– Он не нэпман, а агент по снабжению.
– Один черт! Посмотри на костюм, галстук, лакированные ботинки.
– Ты примитивный социолог, – сказал Миша, – для тебя одежда – главный признак классовой принадлежности.
– Больше того! – подхватил Генка. – Признак его психологии. Человек, возводящий в культ лакированные ботинки, пуст, как барабан.
– Культом могут стать и стоптанные сапоги.
– Просто у меня нет других.
– Возможно, Валентин Валентинович не так уж плох, – заметил Славка.
– Тогда с Витькой другой бы побоялся ввязаться, а он вышел и сказал правду.
– Это так, – согласился Миша, – и все же… Гладкий, сладкий, обходительный…
– Коммерсант, он и должен быть обходительным.
– Зимин приказал задержать его вагон, а Красавцев отправил. Потом я их видел вместе в ресторане. В чем суть махинации?
– Дает Красавцеву в лапу, а тот ему побыстрее отпускает товар, – объяснил Славка.
– Спокойно ты об этом говоришь…
– А что?! Стенать, рыдать, посыпать голову пеплом? Только слепой не видит, что делается. Хапают, рвут, тащат, дают взятки, берут взятки. Мелкота все сваливает на четыре «у»: усушка, утруска, угар, утечка; крупняки становятся миллионерами на четырех «без»: бесхозяйственность, безответственность, безграмотность, безразличие. Какое мне дело до Навроцкого, до Красавцева, когда их тысячи.

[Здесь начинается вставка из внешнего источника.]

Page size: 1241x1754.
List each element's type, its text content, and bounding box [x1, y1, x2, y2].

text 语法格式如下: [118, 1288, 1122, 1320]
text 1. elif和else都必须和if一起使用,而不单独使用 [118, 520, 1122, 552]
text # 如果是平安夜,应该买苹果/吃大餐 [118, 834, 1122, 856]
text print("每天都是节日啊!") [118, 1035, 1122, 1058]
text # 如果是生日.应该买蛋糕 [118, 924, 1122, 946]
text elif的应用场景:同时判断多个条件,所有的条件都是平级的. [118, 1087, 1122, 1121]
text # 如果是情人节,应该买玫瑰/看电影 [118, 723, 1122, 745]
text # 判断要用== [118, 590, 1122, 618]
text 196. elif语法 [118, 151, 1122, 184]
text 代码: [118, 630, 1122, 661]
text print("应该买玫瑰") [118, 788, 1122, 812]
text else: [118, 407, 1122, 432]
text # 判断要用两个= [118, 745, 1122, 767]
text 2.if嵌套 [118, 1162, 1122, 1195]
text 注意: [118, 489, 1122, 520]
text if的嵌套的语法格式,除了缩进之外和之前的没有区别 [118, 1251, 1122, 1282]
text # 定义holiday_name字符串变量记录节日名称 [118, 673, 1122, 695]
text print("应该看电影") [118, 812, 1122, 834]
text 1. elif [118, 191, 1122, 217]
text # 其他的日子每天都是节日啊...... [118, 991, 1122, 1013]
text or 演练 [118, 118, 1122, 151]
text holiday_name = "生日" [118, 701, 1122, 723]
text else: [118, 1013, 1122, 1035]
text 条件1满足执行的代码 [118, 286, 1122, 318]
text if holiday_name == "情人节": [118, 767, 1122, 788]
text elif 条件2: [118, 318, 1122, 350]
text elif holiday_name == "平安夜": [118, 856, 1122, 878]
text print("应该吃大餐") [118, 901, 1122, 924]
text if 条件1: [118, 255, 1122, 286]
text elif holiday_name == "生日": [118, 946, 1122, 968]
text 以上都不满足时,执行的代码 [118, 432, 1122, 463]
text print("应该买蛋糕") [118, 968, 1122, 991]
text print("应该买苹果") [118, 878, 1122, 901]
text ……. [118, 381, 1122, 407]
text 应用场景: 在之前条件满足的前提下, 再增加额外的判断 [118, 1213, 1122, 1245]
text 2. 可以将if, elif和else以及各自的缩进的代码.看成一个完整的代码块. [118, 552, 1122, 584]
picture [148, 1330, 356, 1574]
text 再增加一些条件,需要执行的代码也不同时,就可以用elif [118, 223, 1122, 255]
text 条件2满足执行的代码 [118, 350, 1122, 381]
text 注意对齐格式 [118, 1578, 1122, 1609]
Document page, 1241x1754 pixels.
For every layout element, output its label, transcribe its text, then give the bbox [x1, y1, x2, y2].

– Рано ты складываешь оружие.
– Просто я вижу немного больше. Другая, знаешь ли, площадка.
– Эстрада для оркестра.
– Ты хочешь меня оскорбить?
– Просто я хочу сказать, что ресторан не такая уж высокая площадка для обозрения жизни.
– Тебе остается добавить, что я гнилой интеллигент.
– Не надо говорить за меня, – возразил Миша. – Я могу сам за себя сказать…
– Пожалуйста, говори!
– Могу. Не следует собственные невзгоды превращать в барометр, в мерило жизни всего человечества. Тебе сейчас плохо, да, плохо, трудно. Но это не значит, что наступил мировой потоп. Он еще не наступил. Ты видишь нэпманов, аферистов, взяточников, но жизнь – это не только ресторан «Эрмитаж», жизнь значительно больше, чем ресторан «Эрмитаж». И если кучка паразитов, именно кучка, обворовывает государство, крадет и расхищает народное добро, вряд ли можно быть безразличным.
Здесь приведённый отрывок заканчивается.